Friday, June 29, 2012

perfect price discrimination and social networking

Safeway is moving towards perfect price discrimination (well, we already knew that... we already get personalized coupons when we check out) through a personalized rewards program.

A "problem" with social networking being the foundation of everything on the web is that retailers have so much information about customers that perfect price discrimination is much more feasible.* That's not to say that price discrimination is inherently a bad thing, on net for society or for individuals, but it can be for individuals in individual instances: I like getting discounts for being me but I want to be able to hide who I am in the cases when retailers want to charge me more than other people.

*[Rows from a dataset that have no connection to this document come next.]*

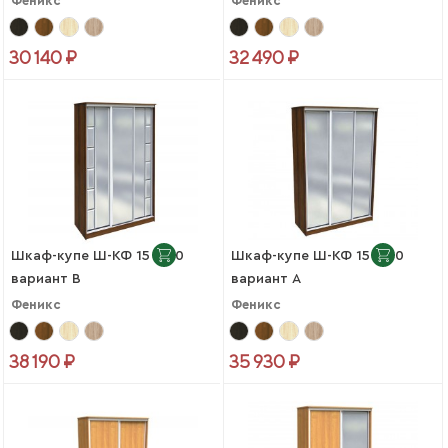
Феникс
Феникс
30 140 ₽
32 490 ₽
Шкаф-купе Ш-КФ 15-450
Шкаф-купе Ш-КФ 15-450
вариант B
вариант A
Феникс
Феникс
38 190 ₽
35 930 ₽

If everything I do online is associated with my identity, through facebook or google or amazon, it's a lot harder to switch to anonymity.**

This makes me wonder if amazon prime a long-term tactic to aggregate personal information for price discrimination purposes? Amazon toyed with individualized prices awhile ago but people were so offended that they stopped. But I'm sure they're tempted to keep trying, in less offensive ways. Individualized discounts can't be offensive, can they? But then, when everyone has their own price, what is the base price that the discount is relative to? They can declare it to be whatever they want, just as safeway posts "regular non-member prices" that are meaningless except to make people feel like they are getting a good deal (and to coerce everyone to be a member of course).

In the case of safeway, everyone is a member in order to get the good prices. In the case of amazon, everyone has/uses their amazon prime account in order to get free fast shipping. That allows amazon to charge more for prime customers who will still prefer (or are oblivious to the other option) to pay the higher individualized price than to pay for slower shipping.

Is this already happening perhaps? It tells you something that I don't even know, because I only shop on amazon within my account... If so, how are they framing it so as not to be objectionable?

*I'm trying really hard here to avoid balking at social networking-based price discrimination purely for being creepy and unfair, because what is 'unfair' depends on framing effects (see above on individualized discounts.) and 'creepiness' is an evolving, subjective thing. So, work with me; compartmentalize these things for the duration of this blog post :)

**There seems to be a trend in people using multiple web browsers for this purpose; one stays logged into things and the other doesn't. Also, non-tracking search sites like duckduckgo.